WAUKESHA, Wis. (AP) — A judge dismissed a lawsuit Wednesday that sought to force a redesign of Wisconsin ballots just six weeks before the Nov. 4 election, saying the complaint first should have been filed with the state elections board.

Republican legislative leaders who filed the lawsuit said they will be dropping the case but hope county clerks will create ballots that are fair and easy to understand.

The campaign committees for Assembly Speaker Robin Vos and Senate Majority Leader Scott Fitzgerald last week filed the lawsuit arguing that the model ballot is confusing, gives undue prominence to Democratic candidates and makes it hard to tell which office candidates are seeking. They asked a judge to force the Government Accountability Board to redesign the ballots, a move that elections officials dismissed as costly and not practical so close to the election.

Waukesha County Circuit Judge James Kieffer, after a 30-minute hearing, sided with the GAB and said the law requires that such complaints first go through that panel that oversees elections. The judge also said the campaign committees did not have standing to bring the lawsuit.

Such a lawsuit needs to come from an actual voter, Kieffer said.

Kevin Kennedy, director of the GAB, attended the hearing and said afterward that he was pleased with the quick dismissal of the case.

Vos and Fitzgerald said in a statement it defies logic that they first have to go before the GAB to plead their case against the board. They won’t be taking that step, Vos and Fitzgerald said, because they believe the GAB “lacks impartiality.”

There are always complaints about ballot design, Kennedy said, but the board is focused on creating a model ballot that serves a diverse population. Counties are required to “substantially follow” the model ballot, and GAB staff review any changes, but ultimately local officials can design the ballots as they wish.

Kennedy said only 16 counties are following the model ballot exactly.

The judge said he was “somewhat taken aback” to learn that there could be 72 different ballots across the state. Kennedy said after the hearing that the variance is due largely to demands placed on local officials by printers and how the ballots are counted. Most are fed through optical scanning equipment.

The judge did not take arguments on the actual merits of the case, instead focusing on whether the lawsuit was properly filed in circuit court.

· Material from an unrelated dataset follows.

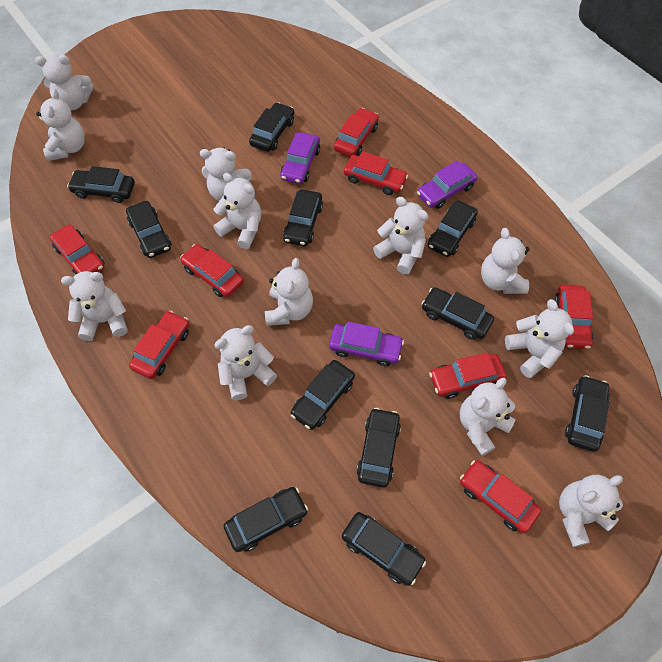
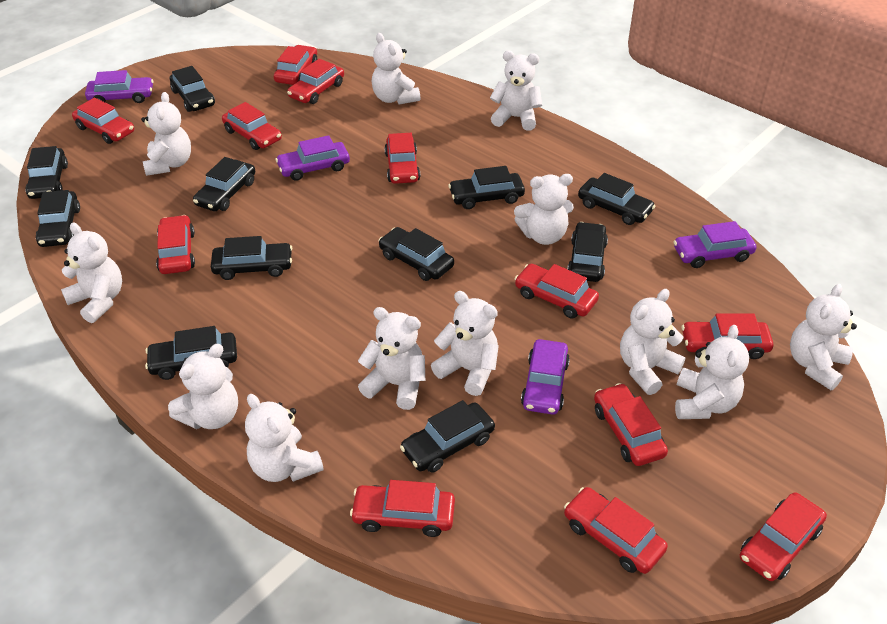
purple car: [280,132,320,184] [329,321,404,366] [417,161,478,209] = 3 -> [85,70,153,103] [275,135,350,181] [521,339,570,415] [673,221,756,268] = 4
red car: [50,224,105,275] [129,311,190,379] [180,244,244,297] [334,108,379,157] [344,151,408,195] [429,352,507,399] [460,460,541,533] [554,285,593,349] = 8 -> [72,97,134,144] [156,215,195,274] [222,102,282,150] [274,45,317,85] [287,59,344,104] [350,480,455,537] [384,133,420,184] [515,264,599,319] [564,487,668,574] [594,383,668,466] [682,313,773,359] [740,492,827,581] = 12

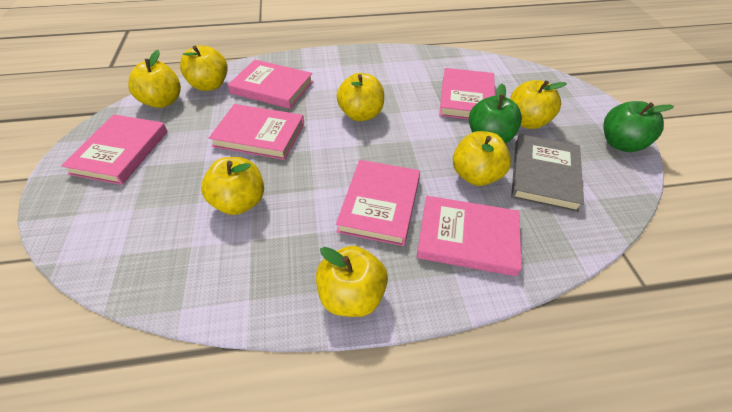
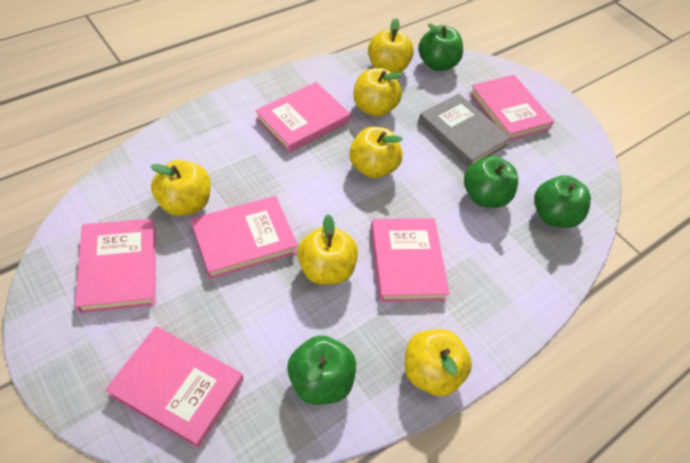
green apple: [469,84,522,144] [603,101,674,152] = 2 -> [287,335,356,405] [418,23,463,71] [464,156,518,208] [534,175,591,228] = 4
yellow apple: [128,50,181,108] [180,45,228,91] [201,157,264,215] [316,246,388,317] [337,73,384,121] [453,131,511,186] [510,80,567,129] = 7 -> [150,160,211,216] [297,214,358,285] [349,127,403,178] [353,68,403,117] [368,18,414,73] [405,329,472,396] = 6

The new model ballot offered by the GAB no longer has the shading or a line after the title of the office and the name of the first candidate. Republicans argue that makes it difficult for voters to tell where one race ends and another begins, and leads voters to assume that the first candidate listed is the only one running for a particular office.

Democratic candidates are listed first this year. Republicans were first in 2012.